Bloomberg.- Copper in London surged to the highest level since 2014 after China ordered its top producer to halt output to combat winter pollution, adding further impetus to a rally in the metal this year that’s been driven by optimism about demand as well as supply disruptions at mines.
Copper rose as much as 1.2 percent to $7,210 a metric ton as trade resumed after the Christmas break, and was at $7,187 at 10:06 a.m. in London. Gains now run to nine days, the longest streak since 2004 with the metal up nearly 30 percent this year, surpassed among LME metals only by aluminum.
The advance in 2017 has been backstopped by supply disruptions just as the outlook for global growth improves and investors and miners target potential new uses, including in electric vehicles. The world’s largest producer, Chile’s Codelco, has forecast that prices may test record highs above $10,000, while UBS Group AG’s wealth management unit on Wednesday predicted further gains.
“Supply cuts are set to boost prices in the short term, while further upside beyond $7,200 before the Lunar New Year might be limited,” Pu Honggang, an analyst with ITG Futures Ltd., said from Xiamen, referring to China’s nationwide break that falls in February next year. “It’s still pending that supply will be shrinking to what extent, while domestic demand is very weak at year-end.”
Copper’s latest leg up follows news that Jiangxi Copper Co., China’s largest producer, had been ordered to stop output for at least a week before a further assessment based on local pollution levels. Earlier in the month, the No. 2 smelter, Tongling Nonferrous Metals Group, was asked to make similar cuts.
Jiangxi Copper gained 3.4 percent in Hong Kong and Tongling Nonferrous added 0.7 percent in Shenzhen to the highest close since Nov. 9.
“Copper stocks are rising as investors are bullish on copper prices amid an improving demand outlook from the U.S. and Europe in particular,” Yang Kunhe, an analyst with Pacific Securities Ltd., said by phone from Beijing. “The production cuts are temporary. A one-week halt won’t cause too big a problem for Jiangxi Copper.
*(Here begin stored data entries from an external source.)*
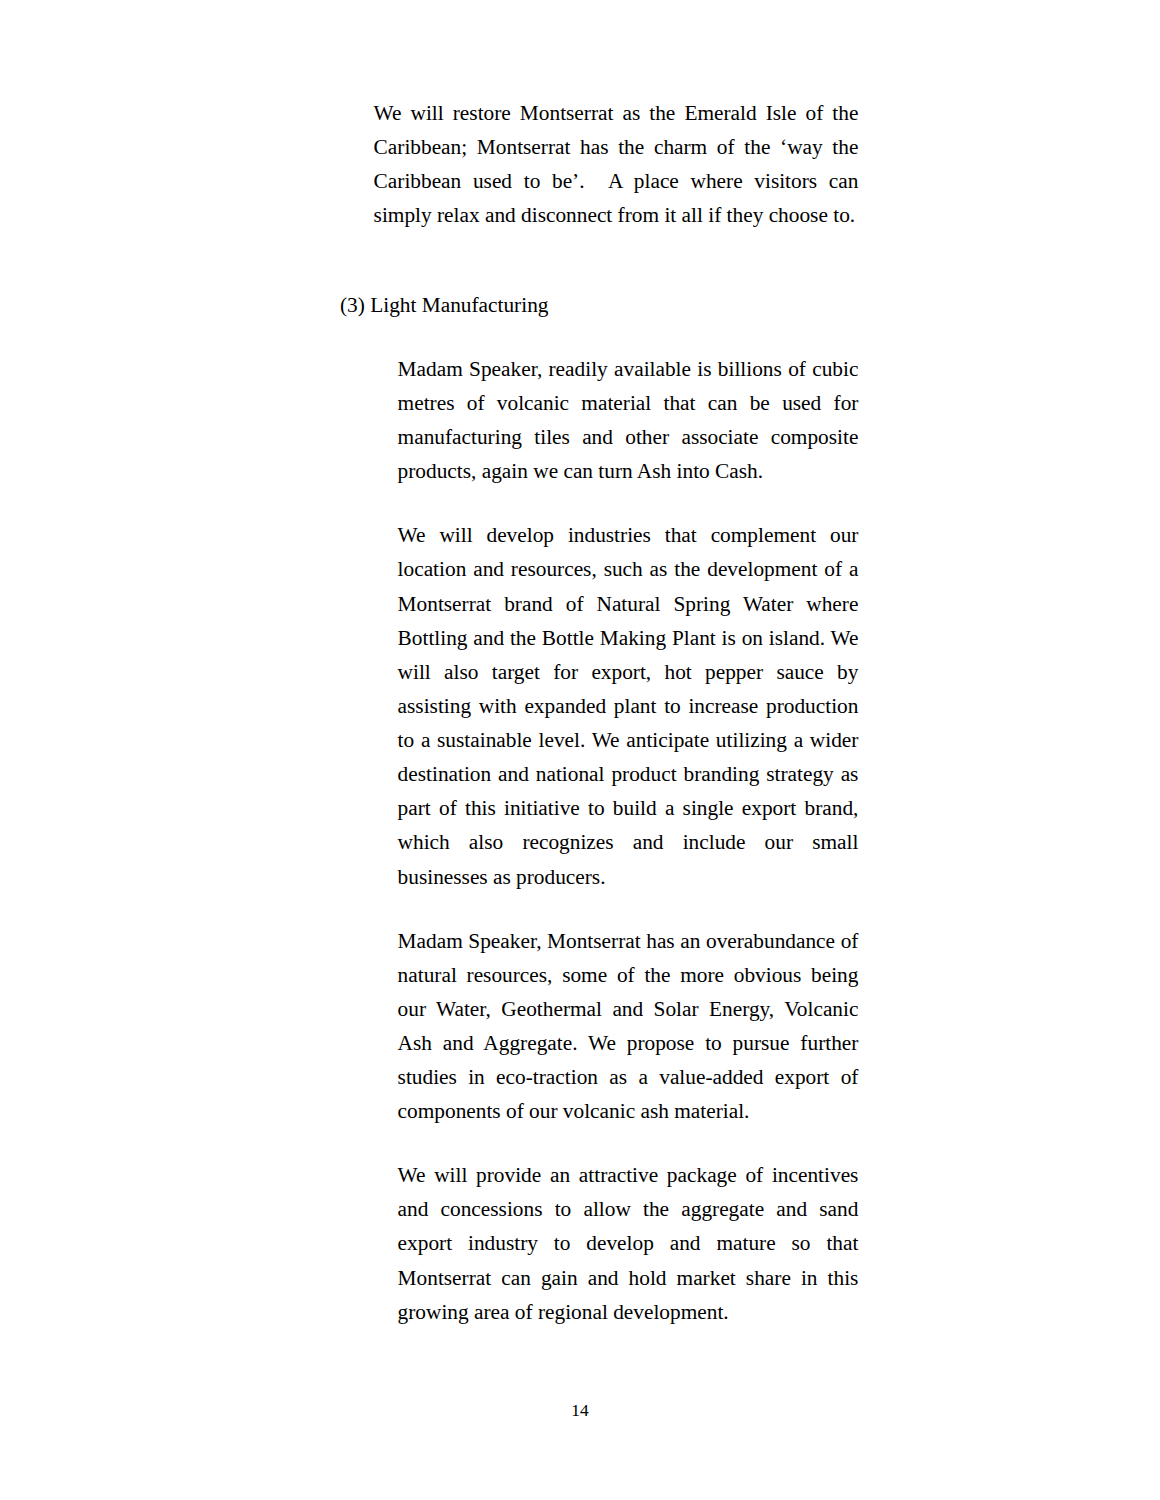We will restore Montserrat as the Emerald Isle of the Caribbean; Montserrat has the charm of the ‘way the Caribbean used to be’. A place where visitors can simply relax and disconnect from it all if they choose to.
(3) Light Manufacturing
Madam Speaker, readily available is billions of cubic metres of volcanic material that can be used for manufacturing tiles and other associate composite products, again we can turn Ash into Cash.
We will develop industries that complement our location and resources, such as the development of a Montserrat brand of Natural Spring Water where Bottling and the Bottle Making Plant is on island. We will also target for export, hot pepper sauce by assisting with expanded plant to increase production to a sustainable level. We anticipate utilizing a wider destination and national product branding strategy as part of this initiative to build a single export brand, which also recognizes and include our small businesses as producers.
Madam Speaker, Montserrat has an overabundance of natural resources, some of the more obvious being our Water, Geothermal and Solar Energy, Volcanic Ash and Aggregate. We propose to pursue further studies in eco-traction as a value-added export of components of our volcanic ash material.
We will provide an attractive package of incentives and concessions to allow the aggregate and sand export industry to develop and mature so that Montserrat can gain and hold market share in this growing area of regional development.
14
Smelters can also adjust by moving forward their annual maintenance.”
This quarter, Codelco said the company’s projections showed a sustained increase in deficits and “we don’t have any reason — that we know of — for closing them in the future.” The International Copper Study Group said the global deficit was 181,000 tons in the first nine months of 2017.
Copper may rise to $7,400 a ton in 2018, Dominic Schnider, head of commodities and Asia-Pacific foreign exchange at UBS’s wealth-management unit, told Bloomberg TV on Wednesday. Schnider listed the metal as among picks for next year, along with aluminum, which also faces cutbacks in China.
Still, as prices climbed on Wednesday, there were warning signs the metal may have risen too fast. The 14-day relative strength index was just above the 70 mark that signals an asset may be overbought.
Aluminum added 1 percent to $2,206 a ton, heading for the highest close since 2012. Orders to withdraw the metal from warehouses tracked by the LME rose 20 percent to 255,225 tons, the biggest increase since March 2016.
“Big data shifts this time of year should be taken with a pinch of salt,” Ole Hansen, head of commodity strategy at Saxo Bank A/S in Hellerup, Denmark said via email. “The market is long and in a thin market such news will support a strong end-of-year finish.”